#### 元の文書:
"""
祖父自身は、きわめて勤勉で腕のよい歯科医師でした。深夜まで彼が技工を自分でしているのを見て、とても僕にはまねができないなと、何回か思ったことがあります。仕事は手先の器用さもあって、丁寧で、しかも費用を多額取ることはしない、ある意味、町の歯科医師としてはたぶん最高レベルに近かったと思います。孫の僕も言うのも変ですが、その水準でした。
しかしながら、一方では、遊び人で、かなりハイカラな人で、よく徳島で僕はお出かけにつきあったものですが、何でこの人は、この町に似合わない帽子をかぶり続けるのか不思議に思ったこともありました。難波あたりのおしゃれな歯科医という気分も持ち続けていた人だと思います。よく遊んでいて、その町の文化も遊びも享受していた人間が、それが、祖父でした。気の強い祖母はもっとだっただろうと思います。
この人たちが、戦争で大空襲が都市部にくる一年前に、大阪から早々に逃げ去ってゆきます。これは、彼の師匠にあたる歯医者が「木下君、この戦争はどうもまずい。このままだと大阪にも空襲がある。僕は奈良の田舎に越すが、君も出たほうがよい。」と告げたからでした。師匠は、奈良移住を勧めたそうですが、僕の祖父は、祖母の意向もあって、祖母の田舎だった、徳島に移住することになります。麻植という、忌部ゆかりの地になります。
この決断は、祖父にとっても、祖母にとっても、大阪の派手で、活気のある楽しい生活とその人脈をすべて捨て去る結果になりました。しかも、戦況の情報は当然、正確には伝わっていない時代背景です。大本営発表しかない。メディアも翼賛します。もちろん、ネットもありません。一部の事情通の間で、口伝で伝わるのが限界。ほとんどの人は、難波、心斎橋周りで、うまく営業していた祖父が、なぜ徳島に引き込むのか、理解しかねるという状況でした。もちろん、空襲が本当にくるのかどうか、事態を元々、わかっていた人々の中でも半信半疑です。それさえ、わからない多数の人々には、不可解な移住としか見えていなかったようです。
"""
#### データセットの項目:
"""
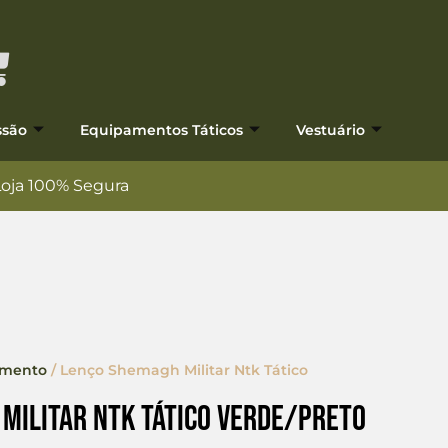
ssão
Equipamentos Táticos
Vestuário
Loja 100% Segura
amento
/ Lenço Shemagh Militar Ntk Tático
Militar Ntk Tático Verde/preto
"""
#### 問題と課題:
- A) 上のレコードの文字の行をすべて、一字も変えずに抜き出してください。画像は答えに含めないでください。
- B) 歯科医だった祖父の徳島移住を語る文章を、最後の一文の後から書き継いでください。

#### 順番に回答:
- A)
ssão
Equipamentos Táticos
Vestuário
Loja 100% Segura
amento
/ Lenço Shemagh Militar Ntk Tático
Militar Ntk Tático Verde/preto

- B)
しかし、一年後には、答えが出ています。全国各地が空襲を受け続け、あっという間に日本を焼け野原に。大阪も含めて、壊滅状態に追い込まれます。
僕は地元の何人もの方から、子供のころから、今に至るまで、何回も祖父母に対しての感謝を聞かされます。「空襲でひどい目にあったときに、着の身着のままで逃げてきたときにたすけてもらった」と。僕から見たら、祖父母がたいした事をした感覚はないのですが、徳島に移住した後、空襲の被害をうけた、大阪の人たちに手を差し伸べて、何人かが移住したり、戻ってきたりしたそうです。この人たちは、祖父母の死後も何かの折に、必ずこの感謝を口にします。
こういう歴史が僕の家にはあって、少なくとも、緊急の状況では、全部を捨てても避難する事は厭う事ではないという思考は、僕の根源にあると思います。今回の事態はまさにそういうことが、僕の中にあったがゆえに、ぐずぐす゛考えるよりも、結論がはっきりと僕にある状態だと思います。今までの、いろんなしがらみや縁故や金銭、社会的な立場も、大きな時代の流れでは、本質的な意味は持ちえません。僕には自明の事です。今回の放射能被害は、目に見えにくいし、認識しないだけで、空襲前の状態となんら変わりありません。もう間に合わない場所もありますし、なんとかなる場所もあるでしょう。それでも切迫している事態にはなんら変わりはありません。
僕はまず大切な貴女に言いますが、この僕の想いをきちんと聞いてください。僕の家の歴史から、この時代の流れを受けた僕が深く深く考えると、君が、意味もなく、躊躇すれば、君が終わるだけです。僕はそれを望んでいません。君の根底に流れているものよりも、僕の根底に流れているものの方が、こういうときには、間違いのない決断をします。僕は、何としてでも君を助けたいとしか想っていません。空襲のような決定的な出来事が起きる前に、きみが何かの決断をしないとなんともならないのです。頼むから少しでも届いて欲しいと想います。
ブログの読者の皆さんにお伝えしたいのは、僕には、逃げない人々の気持ちは、本質的には理解しないし、最終的にそういう判断を僕が肯定することはないということです。逃げることを悪いことのように言い募る者達や、今までのことにしがみつく人々と僕は決定的に異なるということです。その意味では、名前の字義通り、大陸的思考が強いと想います。日本好きの中国人よりも、僕のほうがずっと大陸的な感覚と言えると思います。それが僕なのです。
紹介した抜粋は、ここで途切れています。